Before getting further into this, I want to say two things up front:
- Press releases are not dead and still serve a function, but that function is for wire service distribution, not email or one-to-one.
- I’m happy to write on companies and do so frequently – I fully embrace the PR-blogger relationship, (go ask Shutterstock, one of the few companies to approach me intelligently) but a press release as an introduction probably won’t make it very far.
With that said, I invite businesses, PR pros and marketers to send press releases directly. I do read all of them. But if you actually want me to spend time writing about your product, service or company don’t send me a press release. Not once have I written a story based off an unsolicited press release that was emailed. Why? Two main reasons:
1. Press releases are not original content
We all know the release you just sent has been sent to countless others – and as bloggers we are most interested in unique/original content and untold stories. A press release (unless I am the first one to receive it) does not satisfy any of these things.
2. Press releases are informal
Something easily forgotten these days is that blogs are social media. And press releases are not social, they are overly refined technical documents which are cookie-cutter. They are perfect for wire services because they are designed to work within a system, but not for one-to-one or pitching. Good pitching is as much relationship building as it is adding value and providing something compelling. Again I’m fine with reading your press release you send me directly, but that is where it will stop.
It’s not just the format, it’s the approach
I have written stories based off press release content previously (see how to choose an online marketing or PR agency as one example which quotes a good bit from a release).
Here’s the key to why that was worth covering aside from being good content: I stumbled upon it through another publication referencing the original release.
The fact that Marketing Vox covered the story, and I as a marketing blogger read the story meant that I saw the reference to the release content. The content was compelling enough to inspire a story idea, but I only saw it because an authoritative marketing publication picked it up from the wire – it wasn’t pushed on me.
See how that worked?
If the company who issued the release (Sapient) had sent it directly to me would I have covered it? It’s the same content, but to be honest I would have read it and glossed over it if it was emailed to me. It’s just so much more powerful to come across compelling content organically than to have it unartfully forced upon a blogger.

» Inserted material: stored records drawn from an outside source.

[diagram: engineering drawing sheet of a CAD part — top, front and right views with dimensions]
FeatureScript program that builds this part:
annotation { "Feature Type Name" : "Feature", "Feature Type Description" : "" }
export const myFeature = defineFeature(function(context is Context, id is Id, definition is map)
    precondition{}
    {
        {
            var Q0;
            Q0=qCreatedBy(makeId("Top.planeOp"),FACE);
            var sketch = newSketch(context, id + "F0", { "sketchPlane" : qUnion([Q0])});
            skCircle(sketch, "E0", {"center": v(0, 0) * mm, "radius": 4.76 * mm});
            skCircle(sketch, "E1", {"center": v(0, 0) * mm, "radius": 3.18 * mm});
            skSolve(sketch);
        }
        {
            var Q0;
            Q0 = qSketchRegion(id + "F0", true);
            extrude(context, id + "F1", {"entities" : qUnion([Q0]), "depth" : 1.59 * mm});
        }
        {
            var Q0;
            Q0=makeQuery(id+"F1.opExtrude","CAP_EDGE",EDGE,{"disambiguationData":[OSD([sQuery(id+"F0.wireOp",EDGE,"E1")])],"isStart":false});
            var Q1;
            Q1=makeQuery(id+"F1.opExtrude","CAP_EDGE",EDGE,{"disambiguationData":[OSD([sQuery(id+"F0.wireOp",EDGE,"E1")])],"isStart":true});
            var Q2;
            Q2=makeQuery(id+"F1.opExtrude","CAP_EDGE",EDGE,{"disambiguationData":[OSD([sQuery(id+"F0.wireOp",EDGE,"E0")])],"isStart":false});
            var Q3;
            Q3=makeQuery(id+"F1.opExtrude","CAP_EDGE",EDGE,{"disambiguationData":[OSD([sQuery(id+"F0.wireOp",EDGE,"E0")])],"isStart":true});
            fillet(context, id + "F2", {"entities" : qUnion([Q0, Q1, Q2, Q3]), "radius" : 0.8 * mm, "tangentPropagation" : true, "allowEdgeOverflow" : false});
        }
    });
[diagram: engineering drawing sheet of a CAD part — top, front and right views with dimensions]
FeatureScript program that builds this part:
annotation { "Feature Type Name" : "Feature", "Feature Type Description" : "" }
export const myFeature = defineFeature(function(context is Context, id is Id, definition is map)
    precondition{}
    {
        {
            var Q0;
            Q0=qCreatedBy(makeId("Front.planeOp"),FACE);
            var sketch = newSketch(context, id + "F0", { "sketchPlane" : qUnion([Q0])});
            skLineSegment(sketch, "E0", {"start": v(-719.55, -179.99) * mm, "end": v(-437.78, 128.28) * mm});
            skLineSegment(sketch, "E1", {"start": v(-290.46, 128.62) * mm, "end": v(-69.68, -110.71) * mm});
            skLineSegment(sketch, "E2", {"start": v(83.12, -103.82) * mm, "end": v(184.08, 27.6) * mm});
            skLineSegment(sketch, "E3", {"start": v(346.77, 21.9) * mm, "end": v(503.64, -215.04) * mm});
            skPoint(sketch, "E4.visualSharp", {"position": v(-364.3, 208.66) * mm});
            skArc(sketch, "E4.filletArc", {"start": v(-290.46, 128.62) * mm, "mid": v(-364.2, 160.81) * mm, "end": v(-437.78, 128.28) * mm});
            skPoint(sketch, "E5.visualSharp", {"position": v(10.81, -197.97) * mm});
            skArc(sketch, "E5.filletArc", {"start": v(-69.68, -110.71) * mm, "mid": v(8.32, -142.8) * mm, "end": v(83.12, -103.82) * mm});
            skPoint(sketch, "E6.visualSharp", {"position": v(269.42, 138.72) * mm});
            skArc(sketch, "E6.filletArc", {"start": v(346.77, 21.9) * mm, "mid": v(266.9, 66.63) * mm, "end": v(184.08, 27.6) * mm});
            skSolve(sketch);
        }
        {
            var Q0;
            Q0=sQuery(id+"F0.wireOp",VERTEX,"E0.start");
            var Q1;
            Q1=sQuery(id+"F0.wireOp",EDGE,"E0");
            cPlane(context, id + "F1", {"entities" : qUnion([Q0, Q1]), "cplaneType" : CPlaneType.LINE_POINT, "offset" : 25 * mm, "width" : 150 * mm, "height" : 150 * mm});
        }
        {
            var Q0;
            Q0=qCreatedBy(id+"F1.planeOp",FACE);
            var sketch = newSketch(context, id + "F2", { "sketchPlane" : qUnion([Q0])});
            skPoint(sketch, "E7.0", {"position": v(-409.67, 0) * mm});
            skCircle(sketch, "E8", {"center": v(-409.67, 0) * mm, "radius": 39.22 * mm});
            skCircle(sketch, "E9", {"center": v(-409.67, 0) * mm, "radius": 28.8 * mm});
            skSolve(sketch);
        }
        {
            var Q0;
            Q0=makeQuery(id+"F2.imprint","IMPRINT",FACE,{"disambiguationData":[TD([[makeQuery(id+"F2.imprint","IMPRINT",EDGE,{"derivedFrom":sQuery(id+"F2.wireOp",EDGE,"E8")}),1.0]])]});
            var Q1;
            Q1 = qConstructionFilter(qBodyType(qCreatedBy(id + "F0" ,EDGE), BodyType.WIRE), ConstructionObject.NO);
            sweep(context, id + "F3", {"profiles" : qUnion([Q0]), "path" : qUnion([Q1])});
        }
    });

Remember, as a blogger with a day job I don’t make media for a living. I’m writing here willfully and without being paid, thus I have the luxury to write on whatever I find interesting and nothing else. Unlike a reporter or traditional journalist I don’t necessarily need your content because I don’t need to write here. If I have nothing of interest to say, I won’t write anything as I don’t have a quota I need to meet on this blog, your press release is not filling a void.
Solutions for public relations professionals to succeed:
Pull PR
Get me to stumble-upon your content naturally, and if it’s that good I will react/respond. This isn’t sending a press release directly. That’s so much less powerful than me stumbling upon the content on my own. I’m likely to write on things I come across that are interesting because it’s part of my natural process of finding and reacting to information. It’s push vs. pull, and pull always wins from a digital PR standpoint.
Develop relationships
Wire services are one approach for covering a wide spread. If you want to take a surgical approach and reach specific people, publish in-kind. What I mean by this is write something on your own blog and tag me/link me in your post. I’m far more likely to respond that way if what you wrote warrants a response, whether we have an existing relationship or not.
If you want me (or any one blogger in particular) to write on your business or client by emailing me or contacting me directly, you should probably work on forming a relationship. Relationships – even a step further – having a digital reputation matters in the social web, you can only ever be so effective without one.
A quote from Jeremiah Owyang sums up blogger relations nicely, even if he didn’t intend for it to describe it:
“Those who ignore the party/conversation/network when they are content and decide to drop in when they need the network may not succeed. It’s pretty easy to spot those that are just joining the network purely to take –not to give. Therefore, be part of the party/conversation/network before you need anything from anyone.”